Given information:
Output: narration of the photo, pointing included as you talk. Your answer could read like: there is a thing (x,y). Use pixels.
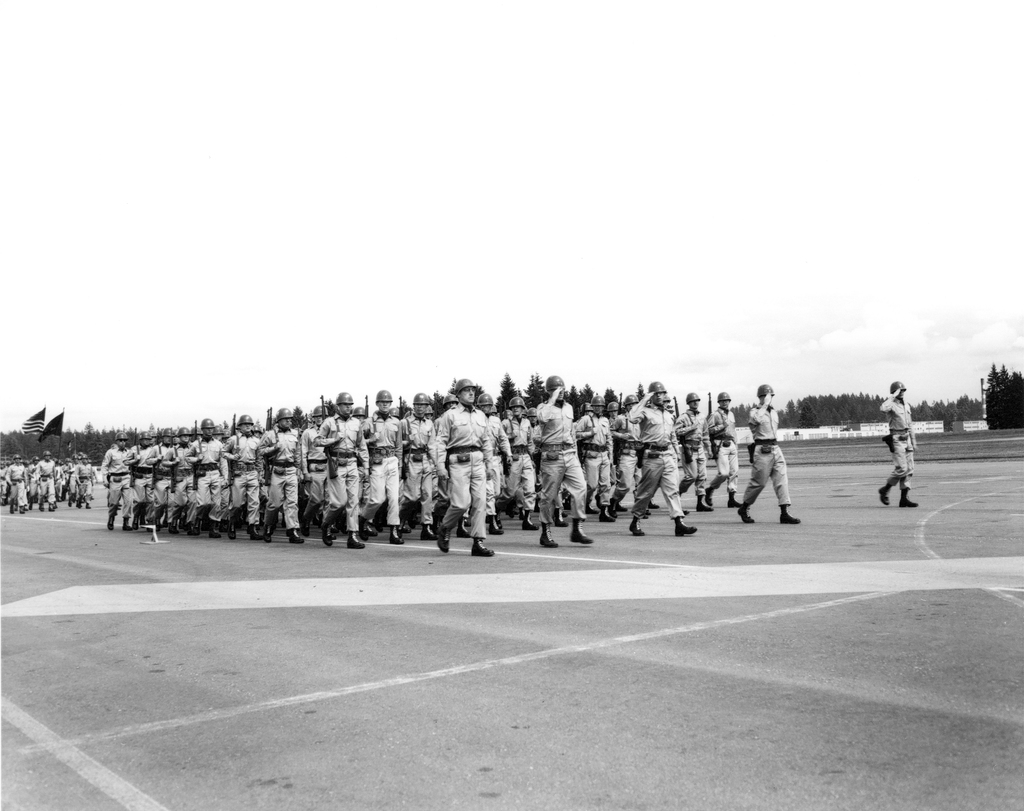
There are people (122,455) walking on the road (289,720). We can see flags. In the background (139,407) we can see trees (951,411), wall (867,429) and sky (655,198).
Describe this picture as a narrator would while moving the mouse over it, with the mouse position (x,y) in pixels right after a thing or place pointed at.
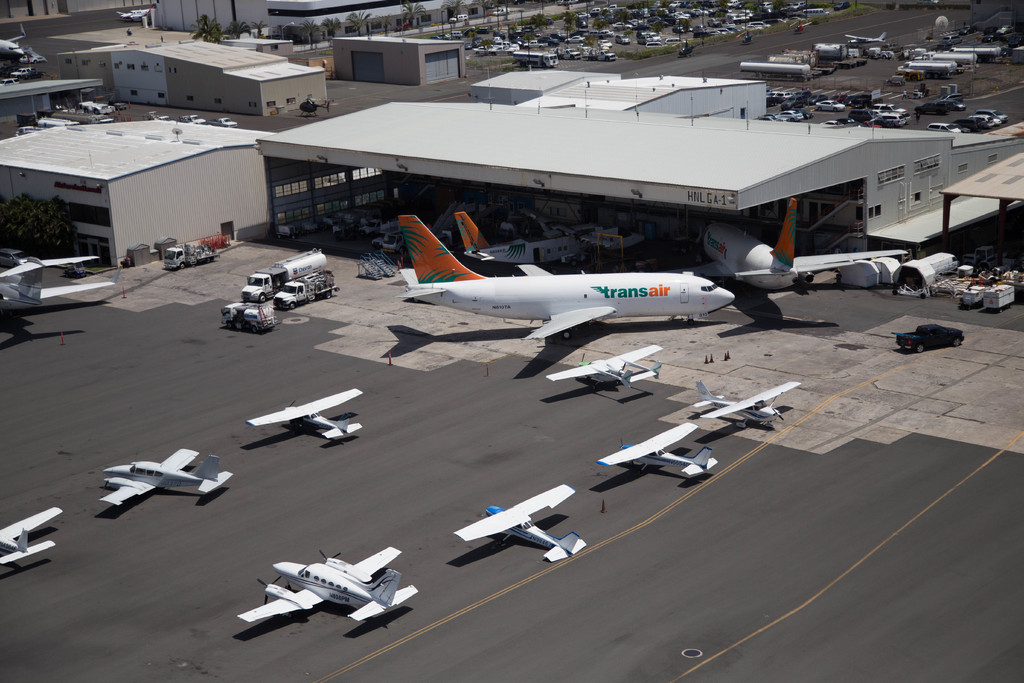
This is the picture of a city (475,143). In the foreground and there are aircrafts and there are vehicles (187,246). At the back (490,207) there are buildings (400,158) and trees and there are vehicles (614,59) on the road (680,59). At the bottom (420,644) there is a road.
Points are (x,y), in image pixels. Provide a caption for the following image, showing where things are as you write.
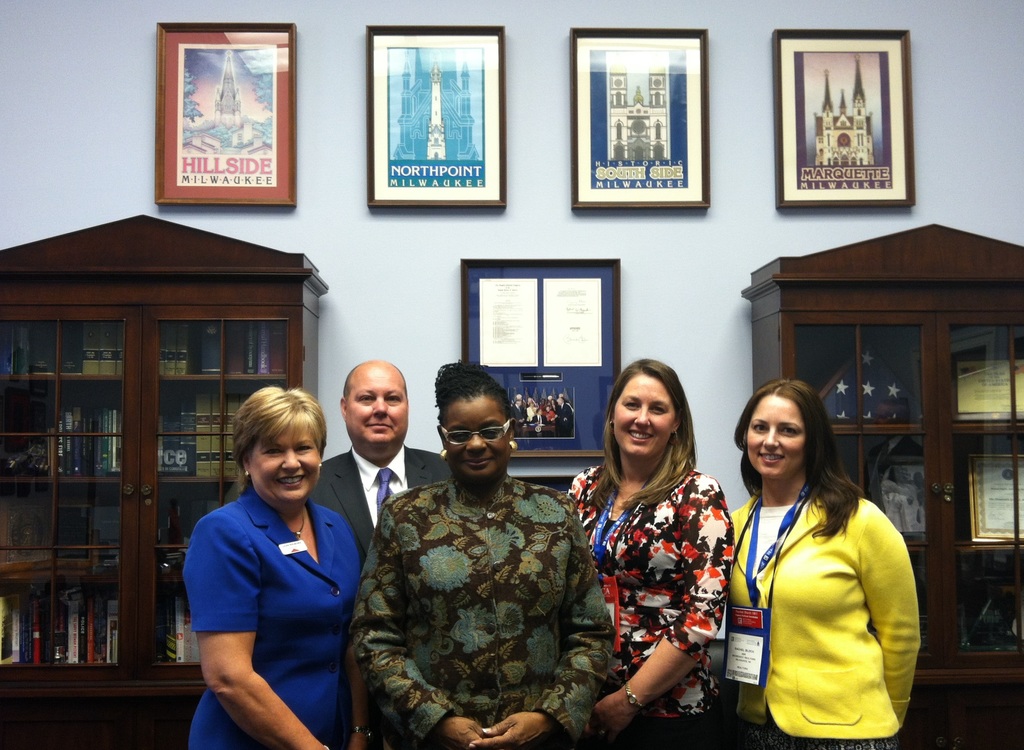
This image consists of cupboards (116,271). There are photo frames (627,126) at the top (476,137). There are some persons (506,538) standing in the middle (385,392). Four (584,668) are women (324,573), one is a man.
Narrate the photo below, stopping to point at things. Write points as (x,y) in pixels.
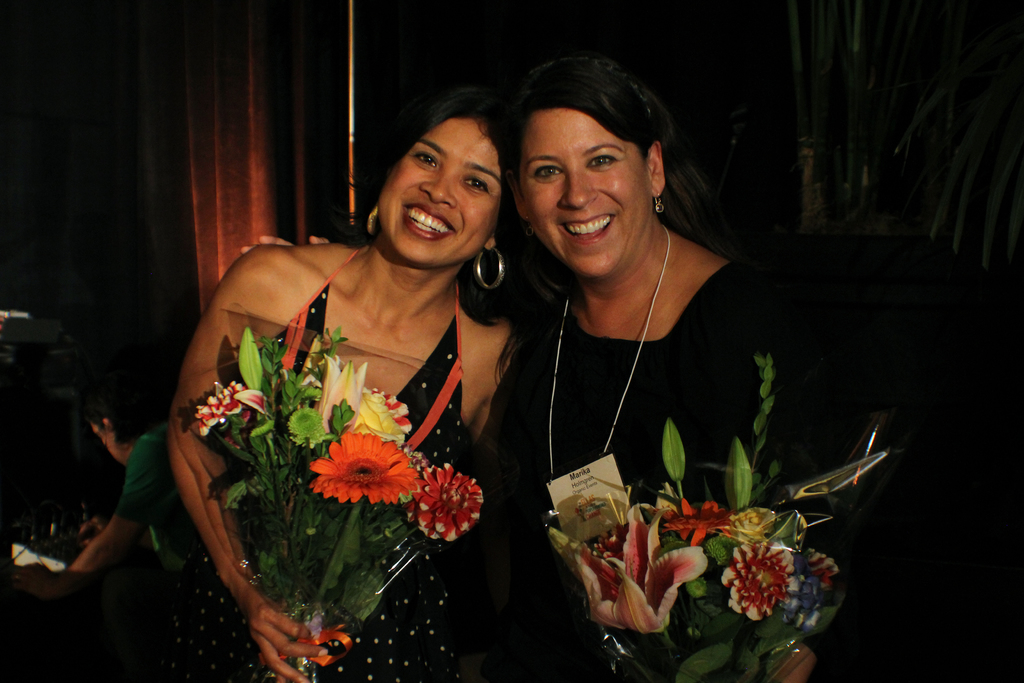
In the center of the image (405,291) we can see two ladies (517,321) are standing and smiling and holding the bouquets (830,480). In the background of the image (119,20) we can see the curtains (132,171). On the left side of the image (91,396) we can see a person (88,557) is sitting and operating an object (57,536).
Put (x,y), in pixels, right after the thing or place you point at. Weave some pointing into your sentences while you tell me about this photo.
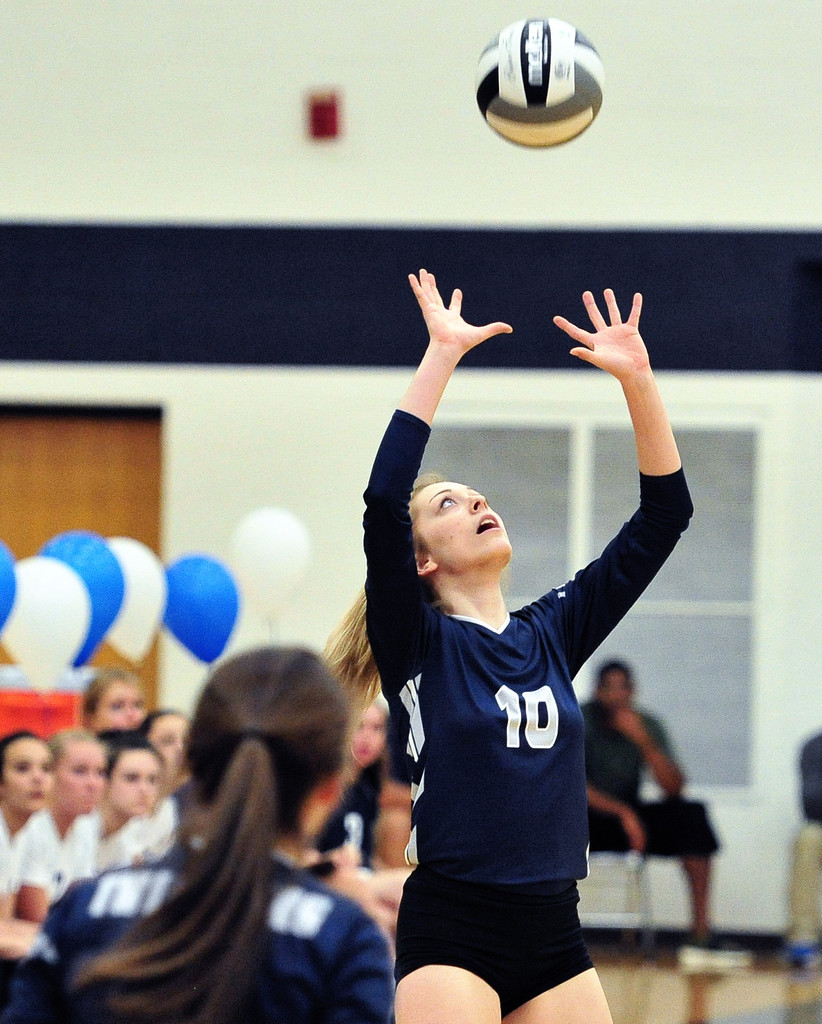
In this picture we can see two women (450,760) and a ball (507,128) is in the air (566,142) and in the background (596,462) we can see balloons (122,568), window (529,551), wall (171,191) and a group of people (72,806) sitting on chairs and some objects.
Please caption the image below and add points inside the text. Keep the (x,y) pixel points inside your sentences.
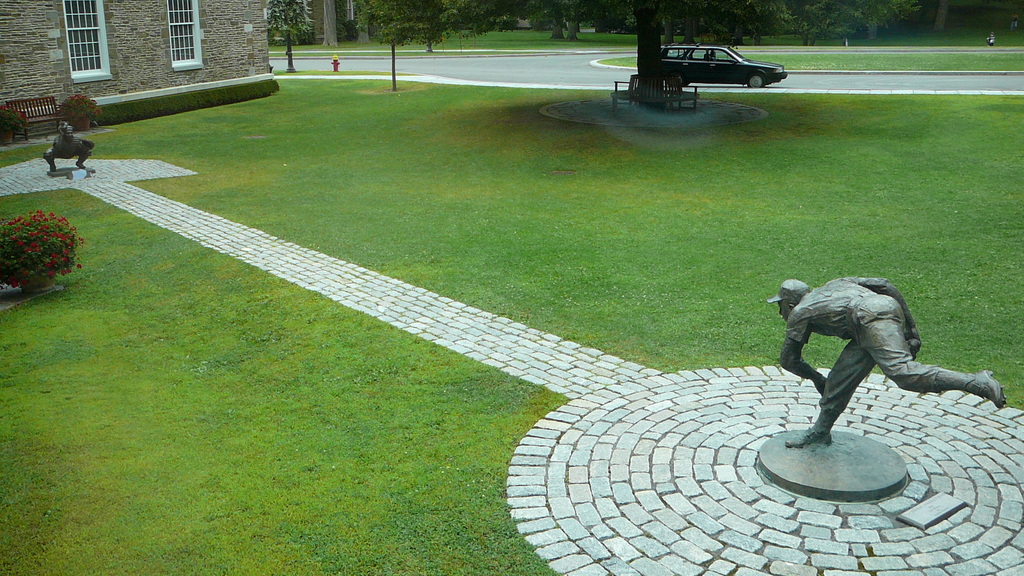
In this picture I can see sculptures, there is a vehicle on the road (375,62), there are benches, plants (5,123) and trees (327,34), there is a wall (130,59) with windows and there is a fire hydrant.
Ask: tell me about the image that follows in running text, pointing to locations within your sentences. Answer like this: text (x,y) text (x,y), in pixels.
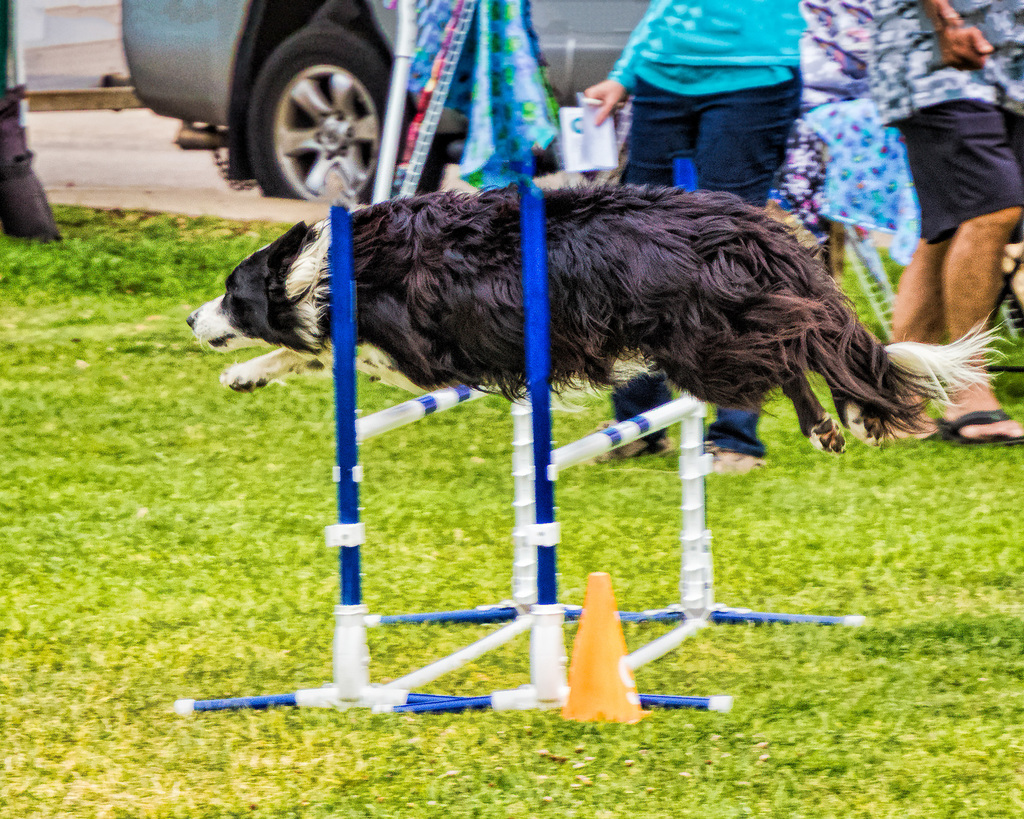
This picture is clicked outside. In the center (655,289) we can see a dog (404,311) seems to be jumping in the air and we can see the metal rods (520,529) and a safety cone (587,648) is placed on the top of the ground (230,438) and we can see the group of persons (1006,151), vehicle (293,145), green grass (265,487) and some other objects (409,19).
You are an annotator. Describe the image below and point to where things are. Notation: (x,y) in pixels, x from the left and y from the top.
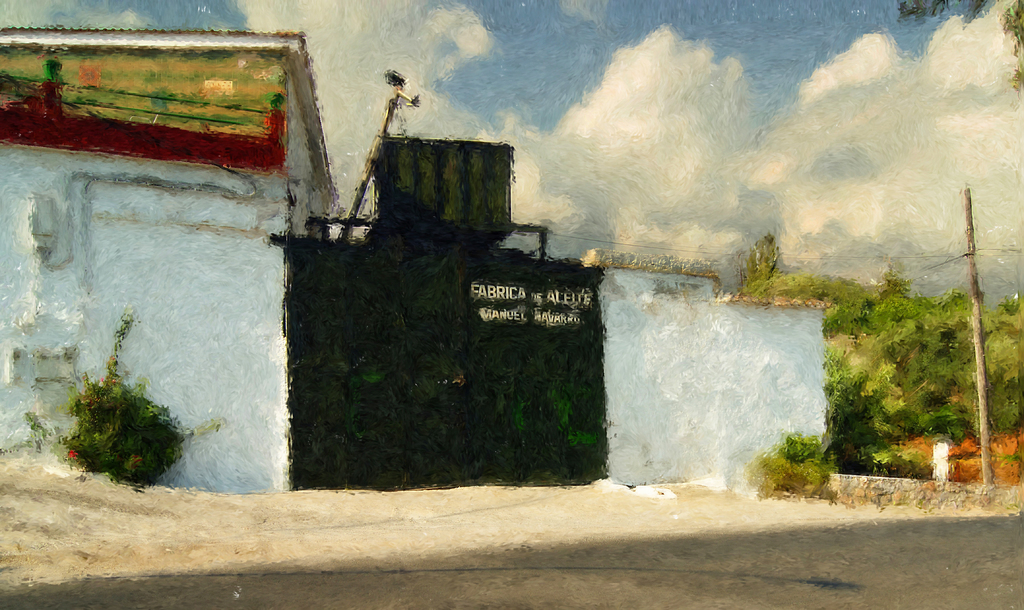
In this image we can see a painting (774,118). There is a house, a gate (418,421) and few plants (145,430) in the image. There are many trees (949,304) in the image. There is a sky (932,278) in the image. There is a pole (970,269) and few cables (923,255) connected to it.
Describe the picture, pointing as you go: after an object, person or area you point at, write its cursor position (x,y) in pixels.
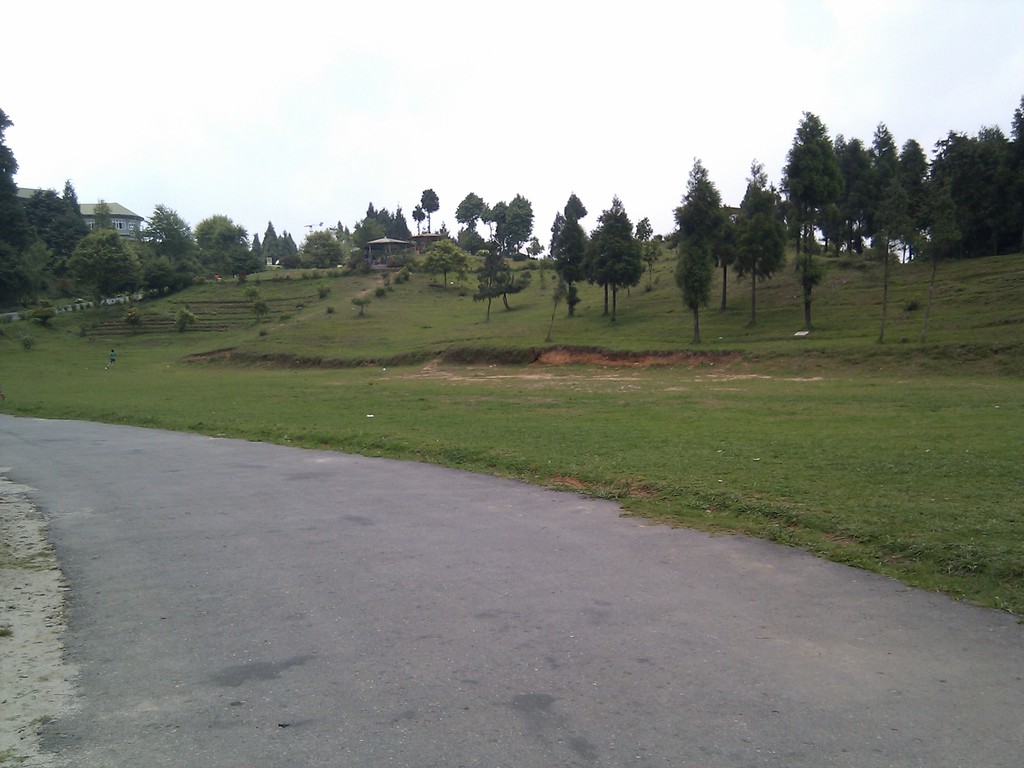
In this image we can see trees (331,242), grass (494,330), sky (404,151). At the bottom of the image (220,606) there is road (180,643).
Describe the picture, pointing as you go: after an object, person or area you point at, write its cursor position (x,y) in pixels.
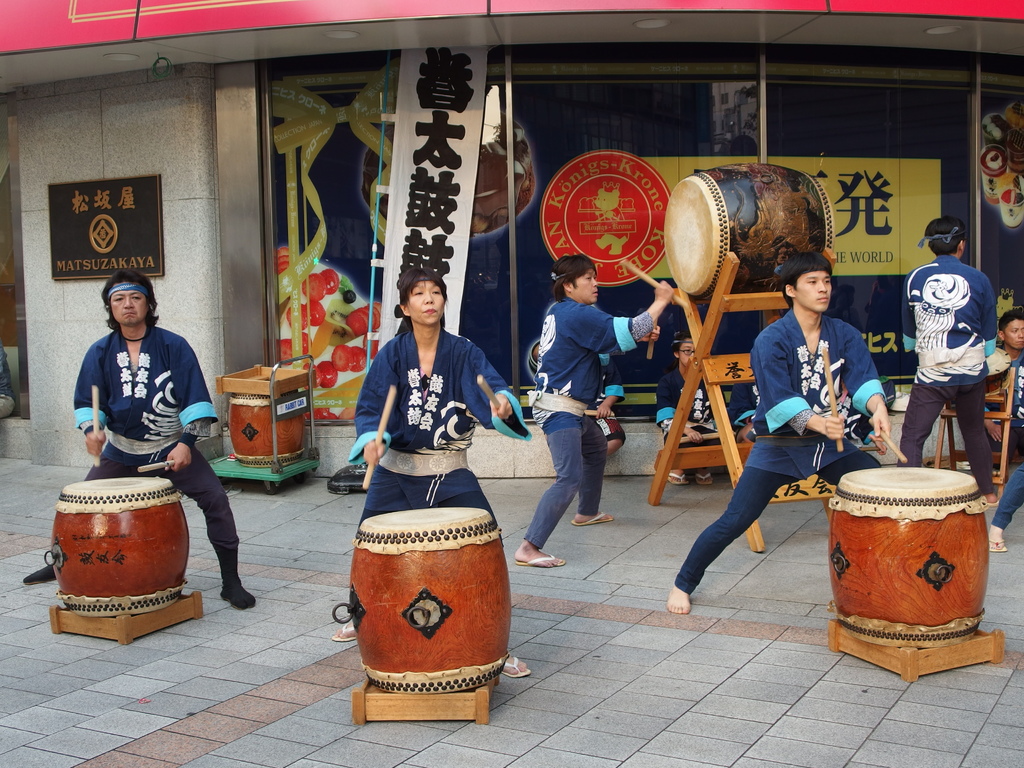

Your assignment: Transcribe the records above exactly, without images.

Output for this exercise:
Output: narration of the photo, pointing included as you talk. Your answer could read like: there is a thing (x,y). Use pixels.
There are people (122,455) walking on the road (289,720). We can see flags. In the background (139,407) we can see trees (951,411), wall (867,429) and sky (655,198).
Describe this picture as a narrator would while moving the mouse over it, with the mouse position (x,y) in pixels right after a thing or place pointed at.
This is the picture of a city (475,143). In the foreground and there are aircrafts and there are vehicles (187,246). At the back (490,207) there are buildings (400,158) and trees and there are vehicles (614,59) on the road (680,59). At the bottom (420,644) there is a road.
Points are (x,y), in image pixels. Provide a caption for the following image, showing where things are as you write.
This image consists of cupboards (116,271). There are photo frames (627,126) at the top (476,137). There are some persons (506,538) standing in the middle (385,392). Four (584,668) are women (324,573), one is a man.
Narrate the photo below, stopping to point at things. Write points as (x,y) in pixels.
In the center of the image (405,291) we can see two ladies (517,321) are standing and smiling and holding the bouquets (830,480). In the background of the image (119,20) we can see the curtains (132,171). On the left side of the image (91,396) we can see a person (88,557) is sitting and operating an object (57,536).
Put (x,y), in pixels, right after the thing or place you point at. Weave some pointing into your sentences while you tell me about this photo.
In this picture we can see two women (450,760) and a ball (507,128) is in the air (566,142) and in the background (596,462) we can see balloons (122,568), window (529,551), wall (171,191) and a group of people (72,806) sitting on chairs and some objects.
Please caption the image below and add points inside the text. Keep the (x,y) pixel points inside your sentences.
In this picture I can see sculptures, there is a vehicle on the road (375,62), there are benches, plants (5,123) and trees (327,34), there is a wall (130,59) with windows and there is a fire hydrant.
Ask: tell me about the image that follows in running text, pointing to locations within your sentences. Answer like this: text (x,y) text (x,y), in pixels.
This picture is clicked outside. In the center (655,289) we can see a dog (404,311) seems to be jumping in the air and we can see the metal rods (520,529) and a safety cone (587,648) is placed on the top of the ground (230,438) and we can see the group of persons (1006,151), vehicle (293,145), green grass (265,487) and some other objects (409,19).
You are an annotator. Describe the image below and point to where things are. Notation: (x,y) in pixels, x from the left and y from the top.
In this image we can see a painting (774,118). There is a house, a gate (418,421) and few plants (145,430) in the image. There are many trees (949,304) in the image. There is a sky (932,278) in the image. There is a pole (970,269) and few cables (923,255) connected to it.
Describe the picture, pointing as you go: after an object, person or area you point at, write its cursor position (x,y) in pixels.
In this image we can see trees (331,242), grass (494,330), sky (404,151). At the bottom of the image (220,606) there is road (180,643).
Describe the picture, pointing as you go: after an object, person or area you point at, write its cursor position (x,y) in pixels.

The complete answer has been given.